Doç. Dr. İSHAK TORUN
Çankırı Karatekin Üniversitesi Öğretim Üyesi
Atilla Yayla, Zaman Gazetesi (01.07.2011)’nde yazdığı makalesinde özel muayenehaneciliğin engellenmesinin hekim mesleğinin özgürce icra edilmesine aykırı olduğunu savundu. Ona göre, özgürlükler esası itibariyle bireyseldir ve bunlardan birisi de meslek seçme ve icra etme özgürlüğüdür. Devlet, lisanslama ve meslek standartlarını belirleme yoluyla bu özgürlüklerin gerçekleştirilmesini kısıtlıyor. Bu bağlamda, Sağlık Bakanlığı’nın serbest hekimliği (özel muayenehaneciliği) engelleyen uygulamalardan vazgeçmesini tavsiye edip, kamu otoritesinin lisanslama ve mesleki standartları belirleme işlevinin tartışılmasını istiyor. Atilla Yayla’nın iddiasında iki açmaz var. Birincisi, tarihi tecrübeler ışığında liberal teoriye getirilen eleştirilerle ilgilidir.
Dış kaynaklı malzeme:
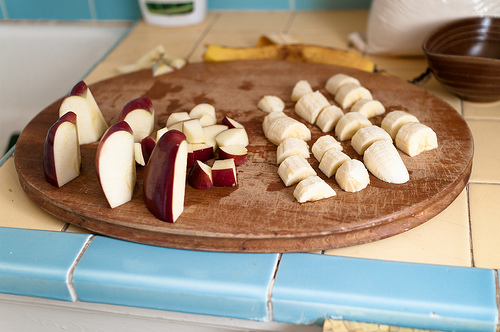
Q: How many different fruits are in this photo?
A: Two.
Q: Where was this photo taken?
A: A kitchen countertop.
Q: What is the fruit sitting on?
A: A wooden serving platter.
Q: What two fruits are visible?
A: Apple and banana.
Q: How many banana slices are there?
A: 20.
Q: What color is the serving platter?
A: Brown.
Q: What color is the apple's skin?
A: Red.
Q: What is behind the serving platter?
A: A banana peel.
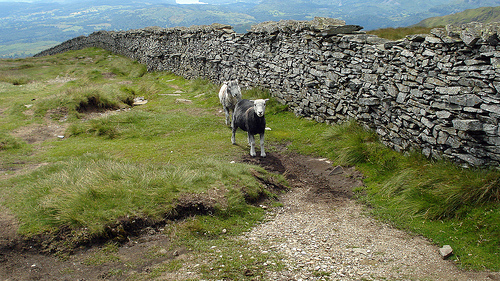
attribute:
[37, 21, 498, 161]
wall — stone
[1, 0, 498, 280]
grass — tall, green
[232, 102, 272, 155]
sheep — white, black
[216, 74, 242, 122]
sheep — white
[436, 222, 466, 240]
grass — green, short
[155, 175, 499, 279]
gravel — tan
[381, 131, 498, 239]
grass — tall, green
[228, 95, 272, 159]
sheep — white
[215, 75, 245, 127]
sheep — white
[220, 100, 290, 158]
sheep — black, white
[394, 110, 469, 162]
ground — gray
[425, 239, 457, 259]
rock — big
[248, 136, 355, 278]
ground — brown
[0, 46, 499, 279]
ground — green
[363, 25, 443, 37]
grass — green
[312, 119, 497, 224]
grass — long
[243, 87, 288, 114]
grass — long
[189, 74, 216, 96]
grass — long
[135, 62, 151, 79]
grass — long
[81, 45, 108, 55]
grass — long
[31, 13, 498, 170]
wall — rock, stone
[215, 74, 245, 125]
goat — white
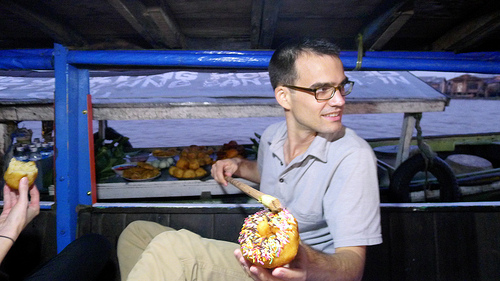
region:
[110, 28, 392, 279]
person sitting down holding a donut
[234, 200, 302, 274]
the donut is large and has sprinkles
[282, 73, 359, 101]
a pair of black eye glasses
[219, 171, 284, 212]
long wooden stick of unknown use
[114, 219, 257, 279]
a pair of khaki colored pants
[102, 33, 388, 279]
person is wearing khaki pants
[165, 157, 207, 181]
tray full of food on table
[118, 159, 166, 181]
tray full of food on table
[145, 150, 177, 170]
tray full of food on table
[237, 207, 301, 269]
Sprinkled multi color donut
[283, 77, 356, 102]
Men's eye glasses on face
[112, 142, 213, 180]
Serving of goodies on a table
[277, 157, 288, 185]
Male shirt buttons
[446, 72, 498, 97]
Houses on the side of the water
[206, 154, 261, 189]
A man's right hand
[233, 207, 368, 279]
Left man's hand holding a donut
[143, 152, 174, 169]
White eggs served on a table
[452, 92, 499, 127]
The calm sea water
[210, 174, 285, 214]
Wooden long circular stick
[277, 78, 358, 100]
a man's eyeglasses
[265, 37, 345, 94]
a man's short cut black hair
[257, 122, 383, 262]
a man's short sleeve shirt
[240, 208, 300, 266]
a doughnut with sprinkles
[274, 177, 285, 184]
a small button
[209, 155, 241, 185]
the hand of a man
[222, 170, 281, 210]
a long wooden pole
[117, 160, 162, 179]
a plate of food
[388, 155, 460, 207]
part of a black tire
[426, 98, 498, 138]
a section of water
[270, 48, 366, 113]
the man is wearing glasses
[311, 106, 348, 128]
the teeth are showing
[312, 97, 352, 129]
the man is smiling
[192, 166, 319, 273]
the man is holding a donut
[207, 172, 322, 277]
the donut has sprinkles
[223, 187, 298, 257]
the sprinkles are multi colored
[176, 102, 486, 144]
water is in the background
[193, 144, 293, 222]
the man is holding a stick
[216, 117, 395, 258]
the shirt is short sleeved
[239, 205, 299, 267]
the donut in the man's hand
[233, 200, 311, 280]
the left hand holding the donut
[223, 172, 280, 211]
the wooden stick in the man's hand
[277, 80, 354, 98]
the glasses on the man's face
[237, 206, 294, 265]
the sprinkles on the donut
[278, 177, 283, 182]
the button on the man's shirt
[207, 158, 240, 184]
the right hand holding the stick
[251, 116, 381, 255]
the short sleeved shirt on the man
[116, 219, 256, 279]
the long pants on the man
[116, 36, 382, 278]
the man sitting and holding a donut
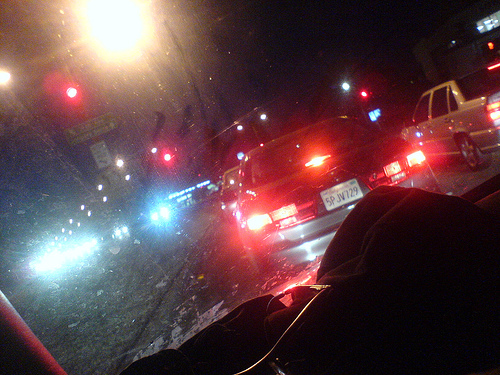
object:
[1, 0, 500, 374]
night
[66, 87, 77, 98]
light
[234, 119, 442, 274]
car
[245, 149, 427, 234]
brake lights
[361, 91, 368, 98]
street light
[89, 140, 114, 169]
sign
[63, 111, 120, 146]
letter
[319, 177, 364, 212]
license plate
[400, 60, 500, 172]
car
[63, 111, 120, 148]
sign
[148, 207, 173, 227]
headlights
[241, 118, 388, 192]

Atilla Yayla’nın savunusunda, liberalizmin “bırakınız yapsınlar-bırakınız geçsinler” şeklinde klişeleşmiş ilkenin izleri görünüyor: Bırakınız, sağlık serbest piyasası devletin müdahalesi olmaksızın kendi kendine işlesin. Tarihteki uygulamasından hareketle, kendi kendine işleyen bir piyasanın, gücü yeten yetene bir düzen yarattığını, sınırlandırılmamış liberal özgürlüklerin neticede güçlülerin güçsüzleri ezmesiyle sonuçlandığını zannediyorum Atilla Yayla’da kabul eder. İnsanlık, geldiği noktada liberal özgürlükle dayanışmacı eşitliğin hayırlı bir sentezini yapmıştır. Nitekim, çağımızın kabul gören siyasal sistemi liberal demokrasi, ekonomik sistemi ise sosyal piyasa ekonomisidir. Çağdaş literatürde bu bağlamda yapılan yaygın tartışma, özgürlük ve müdahalenin nerede başlayıp nerede bittiğiyle ilgilidir.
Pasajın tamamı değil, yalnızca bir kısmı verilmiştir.